We sincerely thank you for your thoughtful comments and valuable suggestions. We conducted additional experiments of freezing the VLM. To ensure a fair comparison for action generation, we retained the original task instruction — "Answer the question and pick the card with correct answer" — when evaluating on robotic task of Math Matching Game. We also compared the results on multi-modal understanding benchmarks to ensure the fairness.

The results are shown in Table 1 and 2 below:

Table 1: Results on Robotic Task: Math Matching Game

SettingOCRMathSuccess Rate
Ours (Full Model)3.581.7343/52
Freeze VLM2.770.9815/52

Table 2: Results on Multi-Modal Understanding Tasks

MethodMMMUAI2DOCRBenchChartQATextVQADocVQA
ChatVLA-2(Ours)38.869.979271.678.287.6
Freeze VLM41.174.780973.579.788.6

As shown in Table 2, the frozen VLM achieves better performance in standard multi-modal understanding tasks related to Math and OCR. However, this trend does not hold in our robotic tasks (Table 1), where the frozen VLM significantly underperforms. This can be attributed to its limited reasoning capabilities, which are required in robotic scenarios (e.g. determining which card should be chosen).

Meanwhile, the significance performance difference in success rate in Table 1 show that since the VLM is not pre-trained with robotics data, its representations are insufficient for training action policies when keeping frozen. This result is consistent with recent researches in training Vision-Language-Action Models[1](May, 2025).

We agree that freezing the VLM is an important baseline and will include it in the final version. We hope this will further address your concerns.

[1] Knowledge Insulating Vision-Language-Action Models: Train Fast, Run Fast, Generalize Better

评论

Thanks authors for the response. I don't have any further questions.

最终决定

This paper introduces a new VLA architecture - chatVLA-2, which aims to retain the open world reasoning capabilities of VLMs in VLA models, which are often lost during action prediction finetuning. The two major changes that chatVLA-2 makes are - 1) a switched a dynamic MoE backbone that helps alleviate catastrophic forgetting, 2) 2 stage training with co-training, followed by action finetuning lets action prediction be aligned with reasoning. This methodology is then validated on two real world tasks - math matching and toy placement, which test whether the original VLMs reasoning capabilities are retained and combined with action prediction capabilities.
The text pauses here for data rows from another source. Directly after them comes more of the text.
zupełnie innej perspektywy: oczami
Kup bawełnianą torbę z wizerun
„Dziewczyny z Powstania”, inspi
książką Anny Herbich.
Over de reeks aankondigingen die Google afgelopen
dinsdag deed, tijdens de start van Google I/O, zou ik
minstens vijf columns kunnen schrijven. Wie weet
The reviewers generally appreciated the motivation and execution of the paper, but raised some valid concerns. Specifically, more explanation of why these design choices make such a difference, some additional baselines with simpler action-reasoning alignment recipes, validation on standard multimodal VLM prediction tasks, more formal description and validation of the claims (as suggested by reviewer chhG), some additional experiments on higher dexterity problems. These should be updated in the final vesion of the manuscript.

Overall the premise of the paper is valuable and it adds a useful datapoint to the literature on VLA models.

公开评论

Thank you for presenting this interesting work. I have one question regarding the dynamic MoE design. The paper states that dynamic MoE can decouple token-level information without altering the original LLM architecture. However, during the early stage of MoE training, how can we ensure that the router actually selects the pretrained FFN expert? If the router happens to choose only the randomly initialized experts, wouldn't the resulting token outputs be essentially random noise? What is the initialized parameters of router model and experts?